> [What you should do]:
Copy, word for word, each line of the data below from the first through the line containing "wall art: present", and stop there.

> [Input material]:

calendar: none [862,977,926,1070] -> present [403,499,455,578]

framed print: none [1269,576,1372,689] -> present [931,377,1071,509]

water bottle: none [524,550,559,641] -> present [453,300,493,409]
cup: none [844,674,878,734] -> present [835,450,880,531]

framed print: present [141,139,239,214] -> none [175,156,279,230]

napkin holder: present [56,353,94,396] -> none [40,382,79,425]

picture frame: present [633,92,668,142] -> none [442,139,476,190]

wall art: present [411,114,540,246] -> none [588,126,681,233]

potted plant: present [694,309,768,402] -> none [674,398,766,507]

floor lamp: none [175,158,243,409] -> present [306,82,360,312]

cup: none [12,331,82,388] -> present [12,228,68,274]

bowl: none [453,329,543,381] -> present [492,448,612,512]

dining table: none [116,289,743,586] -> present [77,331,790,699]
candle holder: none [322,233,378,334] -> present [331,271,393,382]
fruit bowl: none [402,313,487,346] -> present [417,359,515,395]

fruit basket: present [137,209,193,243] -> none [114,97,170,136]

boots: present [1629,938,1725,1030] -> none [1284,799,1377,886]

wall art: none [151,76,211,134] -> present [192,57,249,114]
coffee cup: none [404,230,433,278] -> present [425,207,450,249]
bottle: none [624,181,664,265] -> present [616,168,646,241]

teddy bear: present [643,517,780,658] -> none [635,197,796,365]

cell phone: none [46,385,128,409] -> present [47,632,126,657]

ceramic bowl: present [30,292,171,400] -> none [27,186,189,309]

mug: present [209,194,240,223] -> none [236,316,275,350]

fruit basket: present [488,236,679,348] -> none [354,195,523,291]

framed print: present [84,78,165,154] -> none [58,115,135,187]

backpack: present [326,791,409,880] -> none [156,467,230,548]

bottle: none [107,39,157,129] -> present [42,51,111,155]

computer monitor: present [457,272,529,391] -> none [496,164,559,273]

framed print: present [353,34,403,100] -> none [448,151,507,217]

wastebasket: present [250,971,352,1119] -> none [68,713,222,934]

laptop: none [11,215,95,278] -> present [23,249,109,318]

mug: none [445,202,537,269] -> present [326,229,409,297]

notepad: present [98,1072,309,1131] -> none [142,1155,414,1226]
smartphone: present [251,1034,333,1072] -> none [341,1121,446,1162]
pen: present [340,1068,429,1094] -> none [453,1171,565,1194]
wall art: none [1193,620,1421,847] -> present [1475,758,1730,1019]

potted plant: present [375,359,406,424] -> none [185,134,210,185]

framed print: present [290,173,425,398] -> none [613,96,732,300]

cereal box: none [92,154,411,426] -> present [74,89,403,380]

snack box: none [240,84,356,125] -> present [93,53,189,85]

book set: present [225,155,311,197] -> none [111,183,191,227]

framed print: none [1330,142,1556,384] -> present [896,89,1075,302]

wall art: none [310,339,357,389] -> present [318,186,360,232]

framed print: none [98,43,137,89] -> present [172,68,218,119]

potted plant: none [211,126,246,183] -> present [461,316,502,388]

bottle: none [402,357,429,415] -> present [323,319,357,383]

> [Task response]:
calendar: none [862,977,926,1070] -> present [403,499,455,578]

framed print: none [1269,576,1372,689] -> present [931,377,1071,509]

water bottle: none [524,550,559,641] -> present [453,300,493,409]
cup: none [844,674,878,734] -> present [835,450,880,531]

framed print: present [141,139,239,214] -> none [175,156,279,230]

napkin holder: present [56,353,94,396] -> none [40,382,79,425]

picture frame: present [633,92,668,142] -> none [442,139,476,190]

wall art: present [411,114,540,246] -> none [588,126,681,233]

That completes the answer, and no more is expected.